Each entry below should be given again exactly; the pictures stay out.

[Saved entries]
<<<<
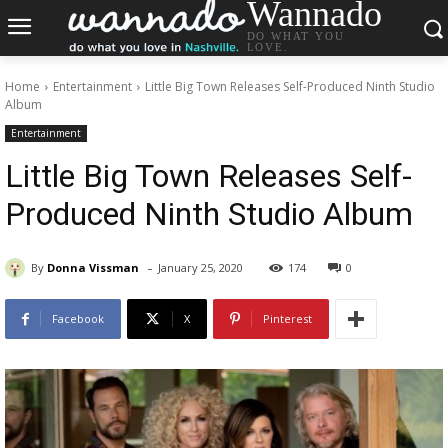
Wannado
DO WHAT YOU
LOVE.
Home
Entertainment
Little Big Town Releases Self-Produced Ninth Studio
Album
Entertainment
Little Big Town Releases Self-
Produced Ninth Studio Album
-
By
Donna Vissman
January 25, 2020
174
0
Facebook
X
Pinterest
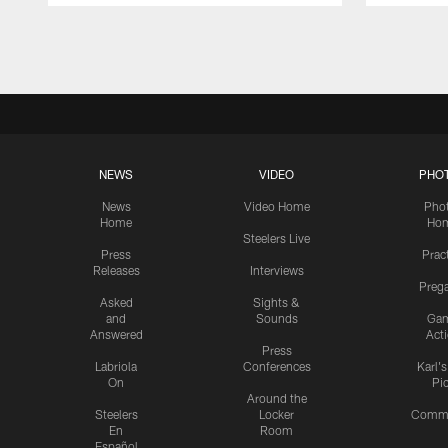
Pause
Play
NEWS
VIDEO
PHO
News
Video Home
Pho
Home
Ho
Steelers Live
Press
Prac
Releases
Interviews
Preg
Asked
Sights &
and
Sounds
Ga
Answered
Act
Press
Labriola
Conferences
Karl'
On
Pi
Around the
Steelers
Locker
Commu
En
Room
Español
>>>>
__Result for this exercise__
Wannado
DO WHAT YOU
LOVE.
Home
Entertainment
Little Big Town Releases Self-Produced Ninth Studio
Album
Entertainment
Little Big Town Releases Self-
Produced Ninth Studio Album
-
By
Donna Vissman
January 25, 2020
174
0
Facebook
X
Pinterest
Pause
Play
NEWS
VIDEO
PHO
News
Video Home
Pho
Home
Ho
Steelers Live
Press
Prac
Releases
Interviews
Preg
Asked
Sights &
and
Sounds
Ga
Answered
Act
Press
Labriola
Conferences
Karl'
On
Pi
Around the
Steelers
Locker
Commu
En
Room
Español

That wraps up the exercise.